— COMPITO DA SVOLGERE 1 —
Stabilisci se le affermazioni (a), (b) e (c) concordano con il testo sull'eredità Rambelli. Per ciascuna rispondi sì o no e cita alla lettera le parole del testo che lo dimostrano. (a) Il Comune è erede universale del patrimonio dal 1999. (b) La villa sorge a nord dell'ospedale civile. (c) Libri e mobili preziosi si trovano tuttora all'interno della villa.
— COMPITO DA SVOLGERE 2 —
Prosegui il testo sull'eredità Rambelli a partire dall'ultima frase riportata.

— ESTRATTO DELLA PAGINA —

□ □ □

SAN BENEDETTO DEL TRONTO – I lettori del settimanale Riviera Oggi conoscono bene la storia dell’eredità Rambelli, un patrimonio della città finora inutilizzato.
Dal 1999 il Comune è infatti l’erede universale del patrimonio dell’imprenditore di origine ravennate Pietro Paolo Rambelli, sposato con una discendente della famiglia Cerboni. La coppia ebbe una figlia che scomparve prematuramente e decise di donare i propri beni al Comune: due fondi rustici fra cui quello di Valle del Forno e soprattutto la villa di famiglia in via Silvio Pellico 48, a ridosso della statale Adriatica e immediatamente a sud dell’ospedale civile.

La villa è un esempio di edilizia signorile ottocentesca e ha un parco con una grande varietà di essenze arboree; al suo interno, prima di essere sistemati in una sede più sicura, c’erano libri, suppellettili e mobili preziosi.

□ □ □

— VOCI ESTRATTE —
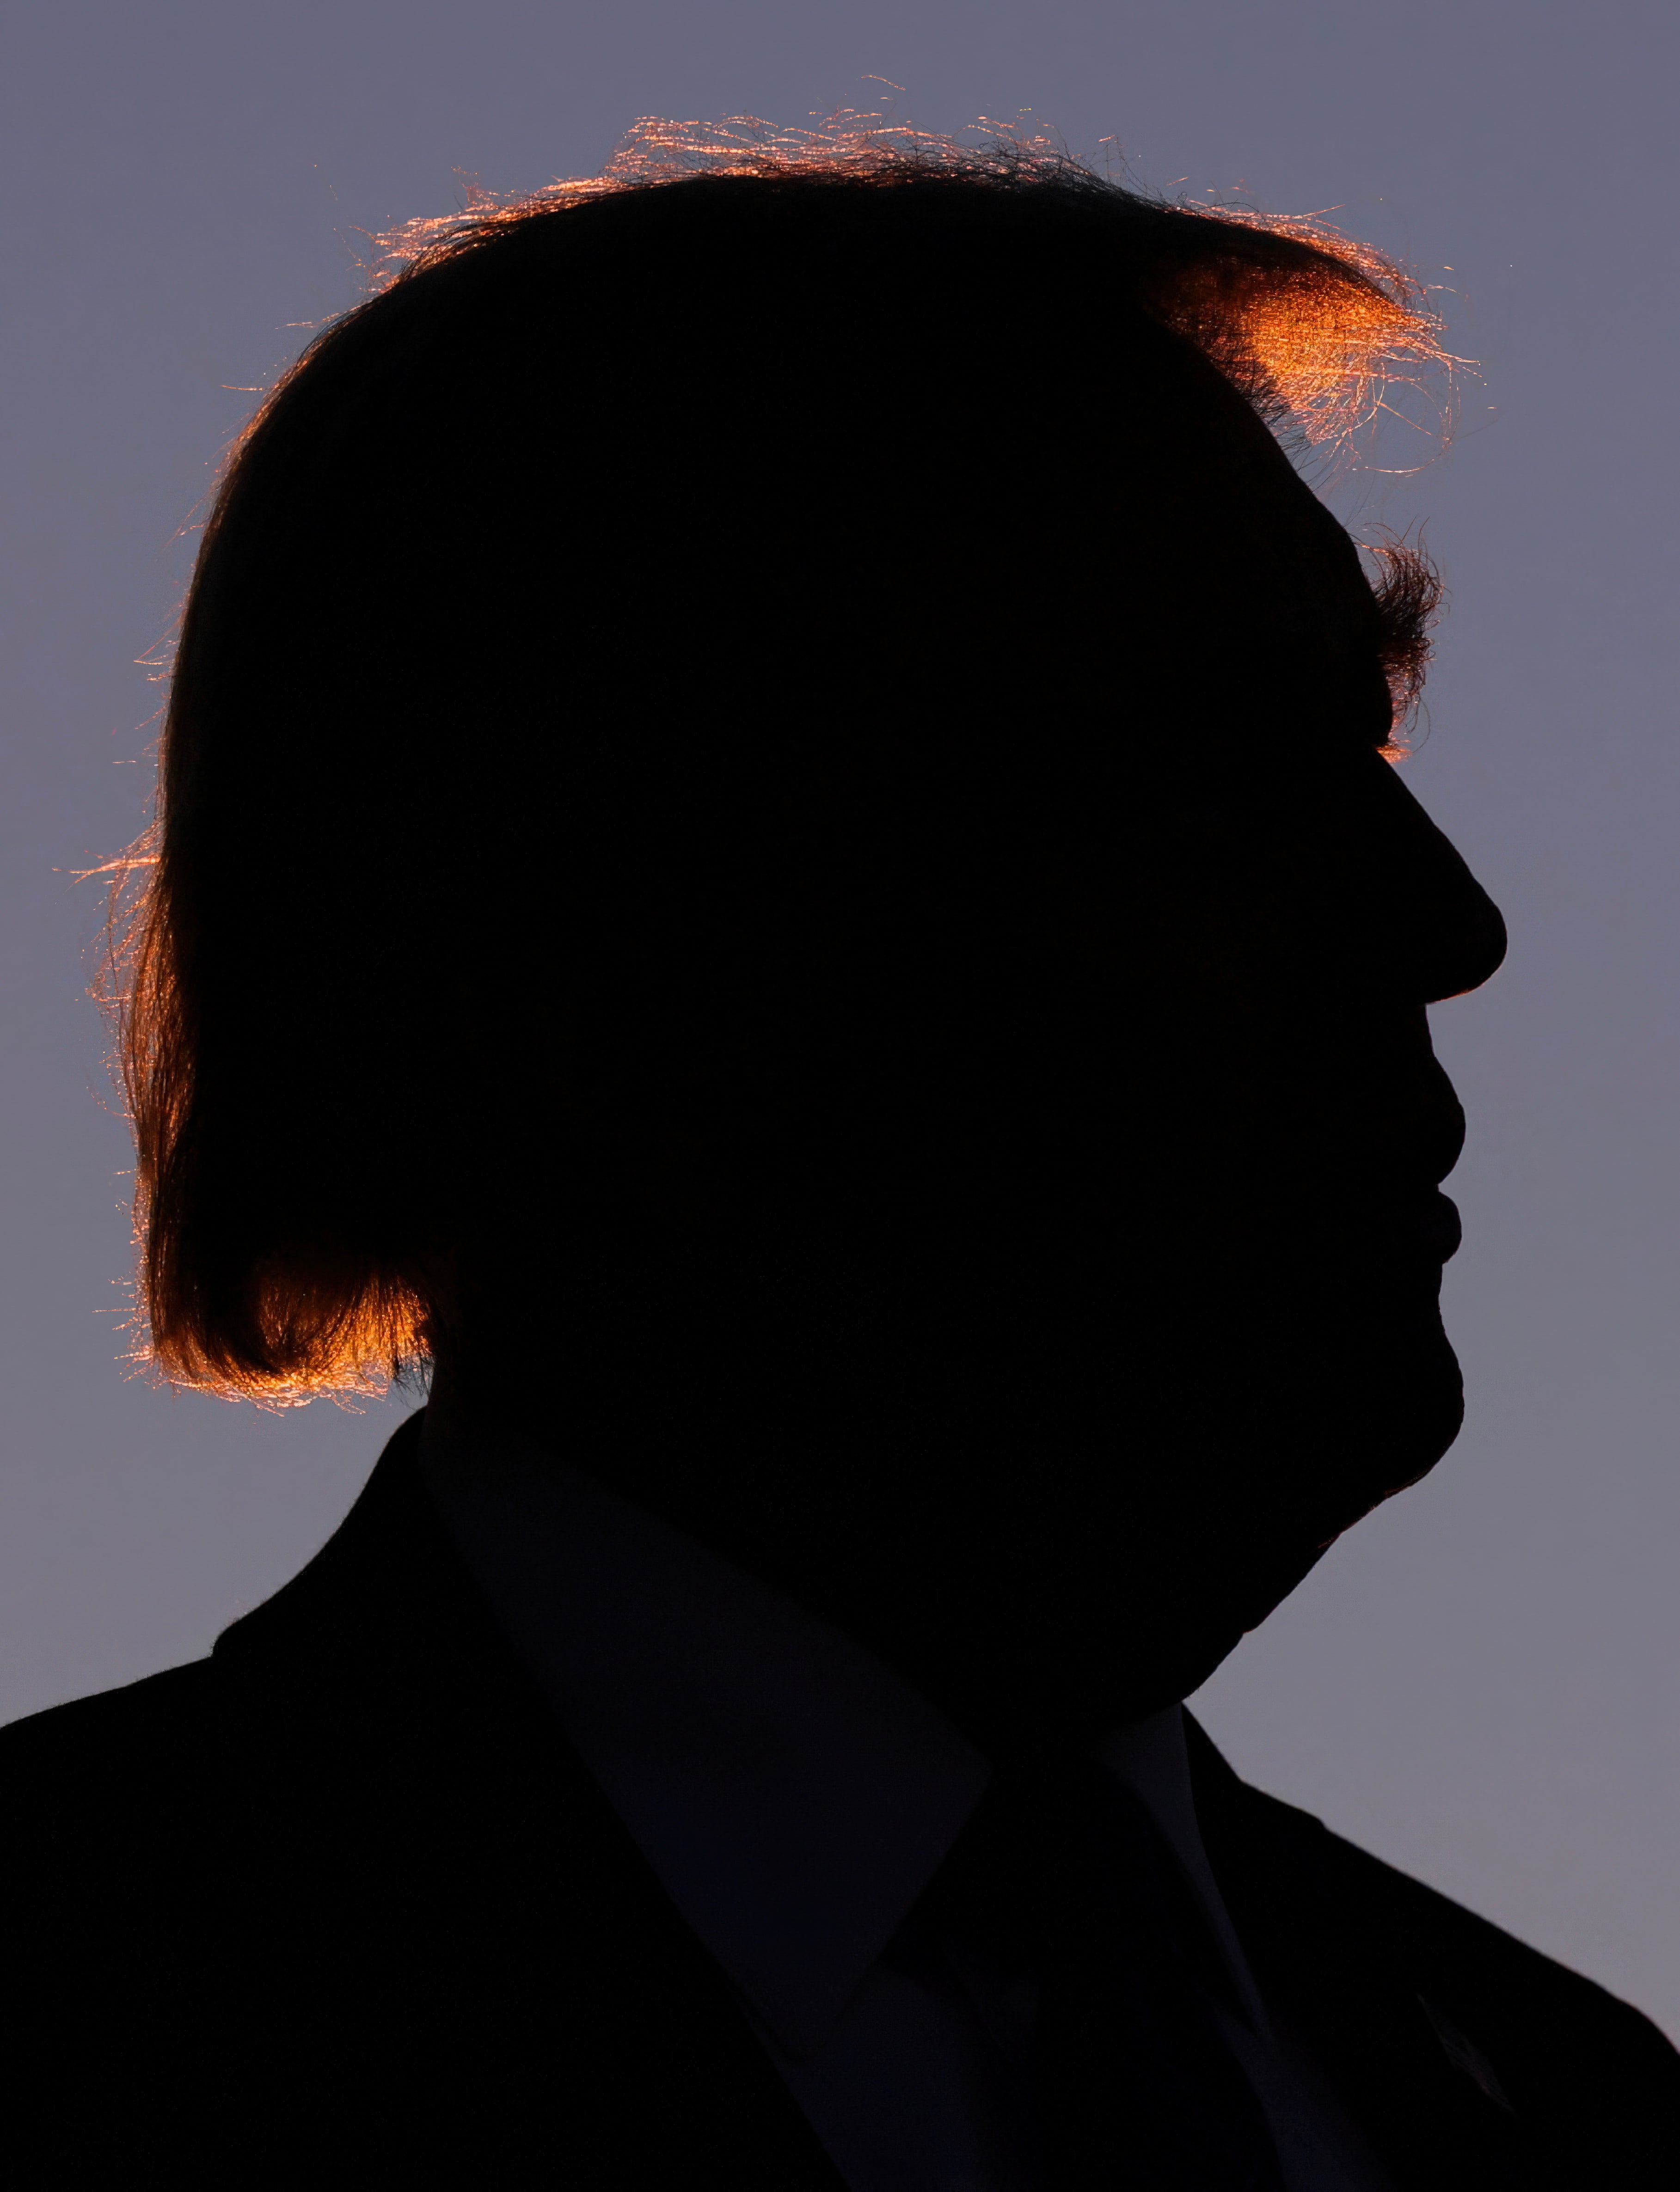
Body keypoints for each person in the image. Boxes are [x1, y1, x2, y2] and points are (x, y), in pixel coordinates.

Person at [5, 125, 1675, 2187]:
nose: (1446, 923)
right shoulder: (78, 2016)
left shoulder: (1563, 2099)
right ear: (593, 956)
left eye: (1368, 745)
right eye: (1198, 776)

□ □ □

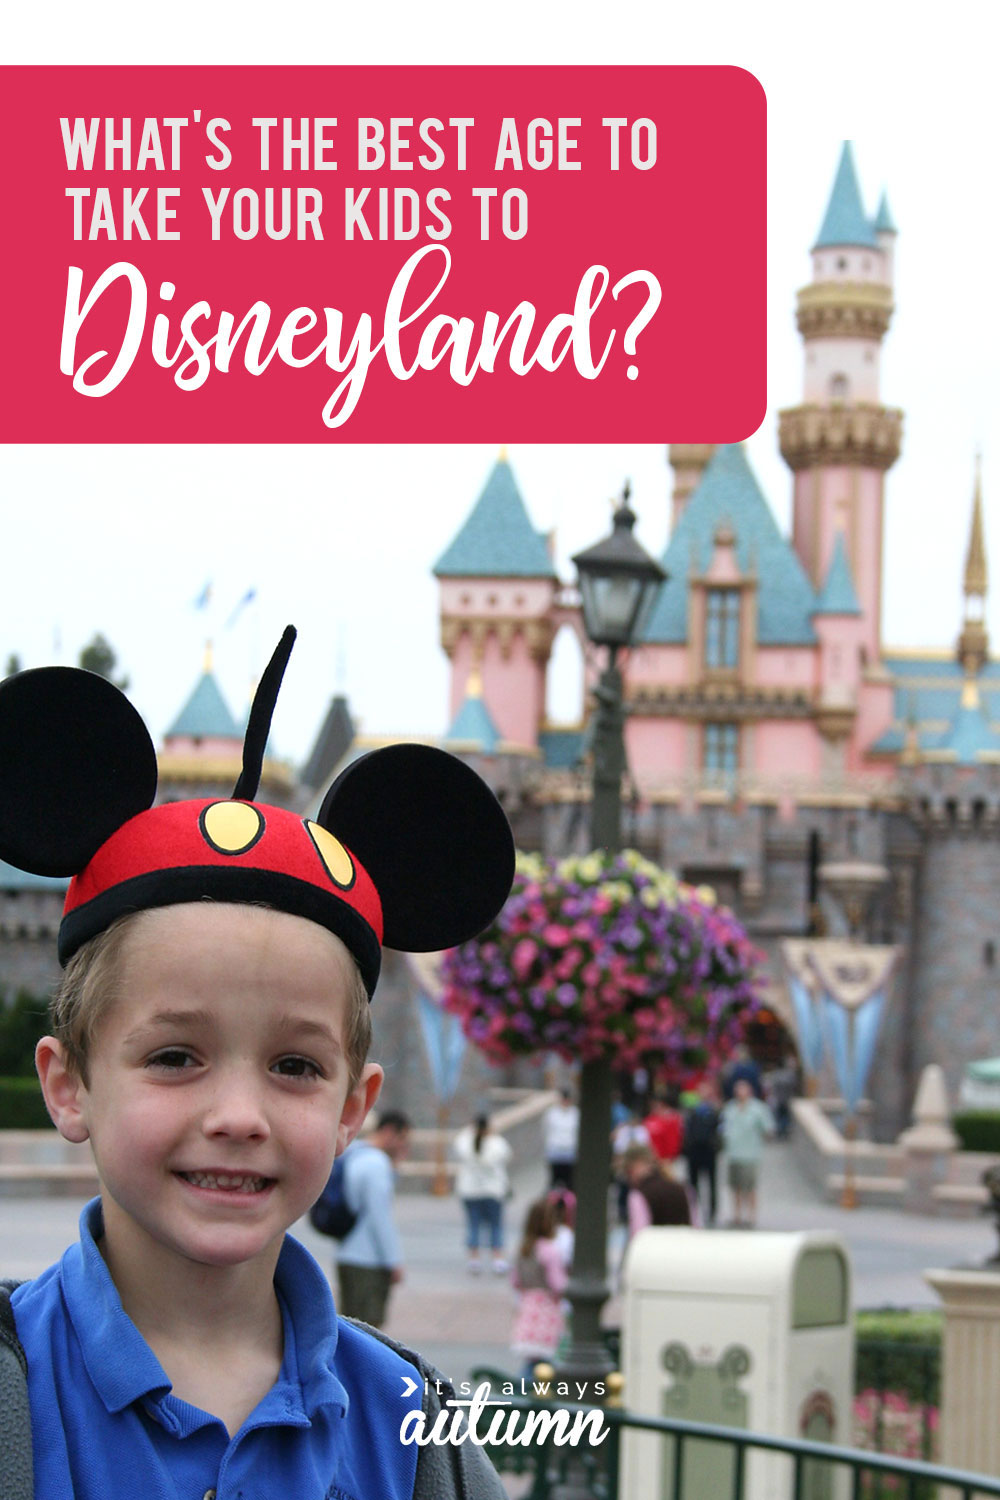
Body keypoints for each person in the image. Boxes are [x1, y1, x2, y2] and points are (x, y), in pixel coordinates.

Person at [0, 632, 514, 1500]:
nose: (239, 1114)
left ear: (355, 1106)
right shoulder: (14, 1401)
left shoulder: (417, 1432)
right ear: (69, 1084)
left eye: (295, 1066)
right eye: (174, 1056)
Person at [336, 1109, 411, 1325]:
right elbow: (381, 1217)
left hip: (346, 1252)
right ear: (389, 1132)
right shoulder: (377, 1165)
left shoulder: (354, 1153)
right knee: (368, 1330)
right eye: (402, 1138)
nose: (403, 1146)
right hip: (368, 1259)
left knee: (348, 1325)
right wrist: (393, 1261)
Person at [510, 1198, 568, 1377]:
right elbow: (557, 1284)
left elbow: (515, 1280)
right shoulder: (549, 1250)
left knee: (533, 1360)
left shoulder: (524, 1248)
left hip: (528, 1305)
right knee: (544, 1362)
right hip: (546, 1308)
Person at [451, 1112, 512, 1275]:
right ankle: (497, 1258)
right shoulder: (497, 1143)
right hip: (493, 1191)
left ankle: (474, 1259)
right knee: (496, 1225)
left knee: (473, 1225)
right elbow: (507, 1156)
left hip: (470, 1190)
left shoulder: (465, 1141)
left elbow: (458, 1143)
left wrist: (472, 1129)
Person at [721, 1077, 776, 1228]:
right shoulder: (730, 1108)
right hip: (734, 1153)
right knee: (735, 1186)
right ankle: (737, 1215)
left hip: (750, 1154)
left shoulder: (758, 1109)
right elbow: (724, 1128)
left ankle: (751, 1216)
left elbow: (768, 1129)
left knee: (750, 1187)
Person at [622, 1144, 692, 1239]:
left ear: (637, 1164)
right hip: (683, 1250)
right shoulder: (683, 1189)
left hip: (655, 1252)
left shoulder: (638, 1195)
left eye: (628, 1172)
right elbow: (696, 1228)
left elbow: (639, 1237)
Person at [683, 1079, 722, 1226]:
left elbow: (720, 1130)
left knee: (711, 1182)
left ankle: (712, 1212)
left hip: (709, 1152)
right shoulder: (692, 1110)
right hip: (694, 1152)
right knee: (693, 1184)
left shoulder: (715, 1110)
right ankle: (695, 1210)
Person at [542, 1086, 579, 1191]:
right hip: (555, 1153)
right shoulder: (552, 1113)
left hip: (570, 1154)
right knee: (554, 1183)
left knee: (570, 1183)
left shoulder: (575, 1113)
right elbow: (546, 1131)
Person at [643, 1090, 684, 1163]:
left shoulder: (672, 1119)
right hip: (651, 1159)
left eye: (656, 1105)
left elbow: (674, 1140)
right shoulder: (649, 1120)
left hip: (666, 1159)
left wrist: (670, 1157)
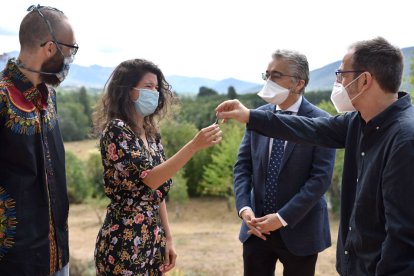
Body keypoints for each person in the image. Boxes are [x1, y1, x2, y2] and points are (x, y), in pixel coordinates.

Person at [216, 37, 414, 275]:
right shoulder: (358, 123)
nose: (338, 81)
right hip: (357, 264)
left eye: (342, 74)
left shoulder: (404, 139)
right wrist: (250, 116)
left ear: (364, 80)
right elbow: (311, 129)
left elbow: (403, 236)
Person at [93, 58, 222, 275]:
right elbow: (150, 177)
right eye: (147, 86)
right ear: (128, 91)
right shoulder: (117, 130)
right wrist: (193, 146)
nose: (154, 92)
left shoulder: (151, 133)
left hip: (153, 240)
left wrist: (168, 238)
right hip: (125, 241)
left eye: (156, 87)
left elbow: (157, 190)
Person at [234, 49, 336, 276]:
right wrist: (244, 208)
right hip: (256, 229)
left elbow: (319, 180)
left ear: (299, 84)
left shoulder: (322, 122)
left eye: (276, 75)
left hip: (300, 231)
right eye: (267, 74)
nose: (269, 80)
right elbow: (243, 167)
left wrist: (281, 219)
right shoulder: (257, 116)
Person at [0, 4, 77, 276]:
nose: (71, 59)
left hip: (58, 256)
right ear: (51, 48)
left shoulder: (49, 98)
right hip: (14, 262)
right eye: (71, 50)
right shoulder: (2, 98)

□ □ □

— RISPOSTA FINALE 1 —
(a) Sì: «Dal 1999 il Comune è infatti l’erede universale del patrimonio».
(b) No: «immediatamente a sud dell’ospedale civile».
(c) No: «prima di essere sistemati in una sede più sicura, c’erano libri, suppellettili e mobili preziosi».

— RISPOSTA FINALE 2 —
Villa Rambelli potrebbe diventare sede di un museo, luogo di rappresentanza, parco pubblico, centro di cultura e socializzazione. Ma per ora il Comune non ha fatto granché per valorizzarla. A febbraio l’assessore al Bilancio Antimo Di Francesco ci disse che per il restauro esisterebbero fondi del Ministero per i Beni e le Attività Culturali. Poi il sindaco Gaspari ventilò la possibilità di un aiuto dei privati. Il Comune renderebbe edificabile l’area della vecchia fornace Cerboni – parte anch’essa dell’eredità – mettendo sul piatto della bilancia le operazioni di restauro della villa in via Silvio Pellico.